Salir es por lo que rezan, sin suerte, dos jóvenes en el campo de refugiados de Nuseirat, en el centro del enclave palestino. Sus historias podrían parecer paralelas, pero no lo son.

Su entusiasmo alimenta sus esperanzas, pero el hambre se cuela hasta los estómagos de la familia. A pesar de tener un dinero del que muchos carecen en Gaza, meses atrás solo podían llevarse a la boca un trozo de pan al día. A menudo, ni eso. “Ahora la cosa está un poco mejor, pero solo para algunos”, señala, aludiendo a los precios prohibitivos en el mercado. En su casa, el reparto da ahora para cuatro rebanadas de pan, a veces con zaatar (un condimento tradicional de Oriente Próximo) y queso, más arroz o pasta algún día a la semana. “Soy un privilegiado”, concluye.

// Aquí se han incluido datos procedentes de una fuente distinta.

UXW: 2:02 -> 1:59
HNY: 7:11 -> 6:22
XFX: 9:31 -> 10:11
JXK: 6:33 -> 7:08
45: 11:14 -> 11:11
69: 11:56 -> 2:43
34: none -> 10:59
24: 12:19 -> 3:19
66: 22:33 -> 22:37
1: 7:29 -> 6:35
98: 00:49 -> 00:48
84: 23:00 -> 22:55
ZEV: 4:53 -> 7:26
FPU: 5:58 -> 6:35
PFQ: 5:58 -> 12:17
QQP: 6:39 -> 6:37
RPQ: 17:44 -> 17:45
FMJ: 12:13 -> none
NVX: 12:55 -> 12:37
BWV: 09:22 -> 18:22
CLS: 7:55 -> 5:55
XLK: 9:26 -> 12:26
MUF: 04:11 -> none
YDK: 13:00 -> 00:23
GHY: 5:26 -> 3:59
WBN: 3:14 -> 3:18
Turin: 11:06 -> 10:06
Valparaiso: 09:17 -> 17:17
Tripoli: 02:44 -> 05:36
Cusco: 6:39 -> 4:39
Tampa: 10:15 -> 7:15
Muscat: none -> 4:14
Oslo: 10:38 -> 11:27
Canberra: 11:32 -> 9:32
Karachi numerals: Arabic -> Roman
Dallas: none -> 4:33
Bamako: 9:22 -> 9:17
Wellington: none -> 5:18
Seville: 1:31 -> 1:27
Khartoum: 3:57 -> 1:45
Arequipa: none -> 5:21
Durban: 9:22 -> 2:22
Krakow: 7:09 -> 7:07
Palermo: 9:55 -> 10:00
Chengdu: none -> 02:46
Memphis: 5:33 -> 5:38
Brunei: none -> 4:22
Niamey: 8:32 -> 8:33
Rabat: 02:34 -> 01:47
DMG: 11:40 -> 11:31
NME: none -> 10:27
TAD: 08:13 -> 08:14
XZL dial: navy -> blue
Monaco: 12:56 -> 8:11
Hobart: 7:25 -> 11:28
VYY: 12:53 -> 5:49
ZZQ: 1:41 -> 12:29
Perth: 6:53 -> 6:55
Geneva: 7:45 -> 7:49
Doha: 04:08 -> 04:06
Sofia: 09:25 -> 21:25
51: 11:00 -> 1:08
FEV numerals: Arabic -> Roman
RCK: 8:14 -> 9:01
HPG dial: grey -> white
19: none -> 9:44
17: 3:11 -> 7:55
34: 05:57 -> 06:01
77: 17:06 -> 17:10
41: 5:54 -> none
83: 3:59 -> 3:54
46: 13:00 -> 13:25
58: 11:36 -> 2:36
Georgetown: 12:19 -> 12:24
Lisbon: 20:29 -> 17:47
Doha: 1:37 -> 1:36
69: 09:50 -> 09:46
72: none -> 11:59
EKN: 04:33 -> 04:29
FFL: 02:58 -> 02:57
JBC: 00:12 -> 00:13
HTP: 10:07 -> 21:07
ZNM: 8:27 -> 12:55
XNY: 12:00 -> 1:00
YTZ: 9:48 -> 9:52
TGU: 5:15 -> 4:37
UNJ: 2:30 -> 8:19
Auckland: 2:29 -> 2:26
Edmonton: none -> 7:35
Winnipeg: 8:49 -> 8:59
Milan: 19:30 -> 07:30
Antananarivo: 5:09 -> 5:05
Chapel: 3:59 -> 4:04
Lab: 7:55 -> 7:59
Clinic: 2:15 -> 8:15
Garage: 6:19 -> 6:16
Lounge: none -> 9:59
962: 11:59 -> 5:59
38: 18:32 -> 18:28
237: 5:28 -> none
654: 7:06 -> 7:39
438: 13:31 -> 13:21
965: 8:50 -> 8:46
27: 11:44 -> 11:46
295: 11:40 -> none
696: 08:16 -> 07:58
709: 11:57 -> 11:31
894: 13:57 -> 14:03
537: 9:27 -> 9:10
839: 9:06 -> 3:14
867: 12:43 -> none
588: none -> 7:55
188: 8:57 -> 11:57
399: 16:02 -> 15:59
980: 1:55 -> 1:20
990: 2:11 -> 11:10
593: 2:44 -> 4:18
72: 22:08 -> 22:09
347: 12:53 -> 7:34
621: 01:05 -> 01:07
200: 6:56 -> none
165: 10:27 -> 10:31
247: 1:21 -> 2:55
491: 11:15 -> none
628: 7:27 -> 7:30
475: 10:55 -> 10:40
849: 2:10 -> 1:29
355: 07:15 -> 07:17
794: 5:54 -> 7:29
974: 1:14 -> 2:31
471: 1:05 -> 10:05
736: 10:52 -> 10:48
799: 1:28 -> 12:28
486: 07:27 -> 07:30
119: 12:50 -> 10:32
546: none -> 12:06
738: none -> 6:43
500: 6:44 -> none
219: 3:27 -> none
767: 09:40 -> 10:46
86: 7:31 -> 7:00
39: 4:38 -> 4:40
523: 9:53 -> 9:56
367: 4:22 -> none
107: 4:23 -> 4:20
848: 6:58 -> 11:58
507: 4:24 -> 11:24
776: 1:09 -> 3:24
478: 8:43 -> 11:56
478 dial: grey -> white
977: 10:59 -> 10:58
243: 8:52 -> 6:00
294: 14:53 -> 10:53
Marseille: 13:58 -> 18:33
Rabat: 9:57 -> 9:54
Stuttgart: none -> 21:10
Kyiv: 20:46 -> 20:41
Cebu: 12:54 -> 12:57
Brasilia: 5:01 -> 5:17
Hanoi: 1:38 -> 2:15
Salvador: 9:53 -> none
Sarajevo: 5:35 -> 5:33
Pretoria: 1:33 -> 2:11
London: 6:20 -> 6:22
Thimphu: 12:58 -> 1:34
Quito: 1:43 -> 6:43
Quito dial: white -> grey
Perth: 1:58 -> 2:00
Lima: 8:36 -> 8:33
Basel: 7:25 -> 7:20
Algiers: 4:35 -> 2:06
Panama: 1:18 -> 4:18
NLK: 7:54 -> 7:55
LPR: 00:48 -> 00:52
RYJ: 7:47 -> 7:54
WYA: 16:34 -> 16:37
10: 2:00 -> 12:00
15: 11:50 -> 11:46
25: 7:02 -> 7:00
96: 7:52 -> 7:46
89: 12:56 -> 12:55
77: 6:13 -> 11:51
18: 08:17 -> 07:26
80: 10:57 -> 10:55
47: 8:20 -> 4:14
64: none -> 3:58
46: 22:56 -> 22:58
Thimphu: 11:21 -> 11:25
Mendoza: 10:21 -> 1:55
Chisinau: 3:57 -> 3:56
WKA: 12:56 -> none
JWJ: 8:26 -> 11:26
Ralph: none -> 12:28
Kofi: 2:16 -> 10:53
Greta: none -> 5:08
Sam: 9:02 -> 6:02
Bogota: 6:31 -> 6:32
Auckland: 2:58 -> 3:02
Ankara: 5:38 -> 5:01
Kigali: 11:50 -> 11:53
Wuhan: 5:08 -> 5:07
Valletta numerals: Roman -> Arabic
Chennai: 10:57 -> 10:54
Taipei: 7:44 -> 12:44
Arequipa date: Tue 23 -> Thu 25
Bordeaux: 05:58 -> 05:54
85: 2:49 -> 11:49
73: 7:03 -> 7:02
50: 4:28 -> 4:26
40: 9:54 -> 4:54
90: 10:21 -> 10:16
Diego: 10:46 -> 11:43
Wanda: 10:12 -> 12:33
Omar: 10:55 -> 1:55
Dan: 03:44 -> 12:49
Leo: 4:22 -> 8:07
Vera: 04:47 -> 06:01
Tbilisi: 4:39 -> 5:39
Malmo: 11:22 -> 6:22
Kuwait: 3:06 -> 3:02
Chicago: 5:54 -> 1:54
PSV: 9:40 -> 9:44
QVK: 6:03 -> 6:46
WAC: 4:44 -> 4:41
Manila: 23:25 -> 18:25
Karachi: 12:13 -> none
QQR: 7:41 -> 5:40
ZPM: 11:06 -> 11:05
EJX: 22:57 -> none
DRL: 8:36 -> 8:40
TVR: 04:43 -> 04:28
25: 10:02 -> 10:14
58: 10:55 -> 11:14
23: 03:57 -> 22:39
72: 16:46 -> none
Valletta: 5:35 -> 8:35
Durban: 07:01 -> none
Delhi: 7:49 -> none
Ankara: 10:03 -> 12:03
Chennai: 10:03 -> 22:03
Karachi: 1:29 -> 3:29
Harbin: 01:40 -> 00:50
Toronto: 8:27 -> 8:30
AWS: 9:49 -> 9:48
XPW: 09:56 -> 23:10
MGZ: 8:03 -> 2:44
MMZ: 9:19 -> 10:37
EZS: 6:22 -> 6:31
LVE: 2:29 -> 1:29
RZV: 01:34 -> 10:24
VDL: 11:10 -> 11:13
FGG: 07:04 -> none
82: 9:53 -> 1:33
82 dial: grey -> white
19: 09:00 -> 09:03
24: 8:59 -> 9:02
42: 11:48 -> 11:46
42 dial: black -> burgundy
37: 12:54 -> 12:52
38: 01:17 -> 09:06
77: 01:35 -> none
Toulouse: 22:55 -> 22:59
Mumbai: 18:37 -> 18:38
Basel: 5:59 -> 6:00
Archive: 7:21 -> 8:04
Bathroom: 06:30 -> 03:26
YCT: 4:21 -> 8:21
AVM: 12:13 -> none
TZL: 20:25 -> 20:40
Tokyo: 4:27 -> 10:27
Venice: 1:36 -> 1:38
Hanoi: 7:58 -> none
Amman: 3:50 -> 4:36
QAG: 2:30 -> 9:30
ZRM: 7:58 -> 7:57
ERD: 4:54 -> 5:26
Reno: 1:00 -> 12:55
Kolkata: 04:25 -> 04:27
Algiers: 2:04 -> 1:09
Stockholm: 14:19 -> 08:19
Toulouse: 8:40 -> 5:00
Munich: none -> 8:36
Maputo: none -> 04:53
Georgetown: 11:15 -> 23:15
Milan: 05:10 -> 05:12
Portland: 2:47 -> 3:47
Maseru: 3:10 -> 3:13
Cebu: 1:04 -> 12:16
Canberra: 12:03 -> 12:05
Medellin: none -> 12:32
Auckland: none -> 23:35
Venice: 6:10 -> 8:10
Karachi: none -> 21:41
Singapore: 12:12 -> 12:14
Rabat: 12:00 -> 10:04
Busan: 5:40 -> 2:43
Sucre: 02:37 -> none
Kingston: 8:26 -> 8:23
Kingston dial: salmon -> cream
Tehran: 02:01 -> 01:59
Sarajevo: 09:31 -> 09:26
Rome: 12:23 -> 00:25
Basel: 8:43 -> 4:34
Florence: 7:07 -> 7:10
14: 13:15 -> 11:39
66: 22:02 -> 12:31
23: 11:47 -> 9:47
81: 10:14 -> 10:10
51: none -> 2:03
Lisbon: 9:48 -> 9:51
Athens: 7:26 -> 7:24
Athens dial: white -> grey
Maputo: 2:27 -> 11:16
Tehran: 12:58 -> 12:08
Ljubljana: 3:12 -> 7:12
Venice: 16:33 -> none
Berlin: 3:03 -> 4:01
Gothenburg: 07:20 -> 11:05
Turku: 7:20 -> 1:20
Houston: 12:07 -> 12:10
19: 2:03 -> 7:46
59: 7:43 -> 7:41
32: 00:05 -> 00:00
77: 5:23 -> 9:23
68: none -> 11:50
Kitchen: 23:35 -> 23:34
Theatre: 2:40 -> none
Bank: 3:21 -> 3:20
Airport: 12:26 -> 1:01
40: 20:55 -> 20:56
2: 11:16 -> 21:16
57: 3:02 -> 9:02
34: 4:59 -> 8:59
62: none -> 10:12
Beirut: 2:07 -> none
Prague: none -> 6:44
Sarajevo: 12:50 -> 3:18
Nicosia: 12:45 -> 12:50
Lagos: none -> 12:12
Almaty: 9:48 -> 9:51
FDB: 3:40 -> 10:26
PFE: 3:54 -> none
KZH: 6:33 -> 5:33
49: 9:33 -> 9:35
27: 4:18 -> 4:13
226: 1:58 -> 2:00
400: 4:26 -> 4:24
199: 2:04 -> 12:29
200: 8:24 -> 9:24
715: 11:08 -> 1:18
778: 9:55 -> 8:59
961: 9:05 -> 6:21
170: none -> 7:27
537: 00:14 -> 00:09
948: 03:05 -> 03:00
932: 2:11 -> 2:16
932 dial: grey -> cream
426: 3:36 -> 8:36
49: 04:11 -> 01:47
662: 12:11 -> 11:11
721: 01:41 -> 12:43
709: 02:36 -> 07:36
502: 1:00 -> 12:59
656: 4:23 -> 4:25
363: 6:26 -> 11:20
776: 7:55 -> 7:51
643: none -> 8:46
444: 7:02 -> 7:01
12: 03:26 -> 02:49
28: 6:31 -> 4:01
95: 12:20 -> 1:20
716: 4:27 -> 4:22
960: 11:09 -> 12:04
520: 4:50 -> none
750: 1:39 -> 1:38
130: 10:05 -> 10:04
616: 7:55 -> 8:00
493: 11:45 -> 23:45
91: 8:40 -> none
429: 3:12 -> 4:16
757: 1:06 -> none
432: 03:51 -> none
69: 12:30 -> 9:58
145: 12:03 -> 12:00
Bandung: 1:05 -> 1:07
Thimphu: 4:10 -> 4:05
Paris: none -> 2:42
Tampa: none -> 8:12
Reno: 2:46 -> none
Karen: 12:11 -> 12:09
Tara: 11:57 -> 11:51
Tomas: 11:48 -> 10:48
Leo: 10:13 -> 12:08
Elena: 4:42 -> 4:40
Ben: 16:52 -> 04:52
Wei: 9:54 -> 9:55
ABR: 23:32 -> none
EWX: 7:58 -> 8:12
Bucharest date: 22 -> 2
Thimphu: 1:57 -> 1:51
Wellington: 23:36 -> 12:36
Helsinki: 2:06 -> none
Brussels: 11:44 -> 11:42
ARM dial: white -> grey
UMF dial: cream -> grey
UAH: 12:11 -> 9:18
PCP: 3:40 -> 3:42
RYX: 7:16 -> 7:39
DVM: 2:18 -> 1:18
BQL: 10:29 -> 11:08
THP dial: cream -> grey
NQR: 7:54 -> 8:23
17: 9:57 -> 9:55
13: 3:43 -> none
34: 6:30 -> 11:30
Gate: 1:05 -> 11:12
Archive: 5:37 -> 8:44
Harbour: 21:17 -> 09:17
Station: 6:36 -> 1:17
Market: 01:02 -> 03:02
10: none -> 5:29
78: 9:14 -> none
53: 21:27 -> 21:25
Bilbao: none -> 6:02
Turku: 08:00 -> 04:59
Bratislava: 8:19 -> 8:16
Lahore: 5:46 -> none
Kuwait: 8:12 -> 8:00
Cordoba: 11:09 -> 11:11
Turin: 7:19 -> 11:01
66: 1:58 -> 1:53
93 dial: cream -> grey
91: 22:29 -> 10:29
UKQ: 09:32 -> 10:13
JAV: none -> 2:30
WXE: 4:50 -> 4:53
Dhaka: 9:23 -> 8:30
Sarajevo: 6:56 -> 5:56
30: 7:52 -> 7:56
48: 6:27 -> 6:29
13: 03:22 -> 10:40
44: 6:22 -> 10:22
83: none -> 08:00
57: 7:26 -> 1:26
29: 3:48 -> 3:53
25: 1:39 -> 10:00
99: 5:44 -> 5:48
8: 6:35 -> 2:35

Mohamed lamenta por teléfono que todavía no ha podido ver en persona a su cuarto hijo, nacido en Egipto. El pequeño no reacciona al ver a su padre lejano a través de la pantalla del móvil en las videollamadas, en las que sus hijos mayores le afean que no esté con ellos. “Eso me rompe el corazón”, dice con la voz entrecortada. “Mis hijos y mi mujer no se pueden permitir perderme”. Hace tiempo que Mohammed centra sus esfuerzos en seguir vivo para poder volver a ellos. Se mantiene alejado de la gente para evitar los bombardeos, y pasa noches de soledad dentro de su coche, cerca del mar.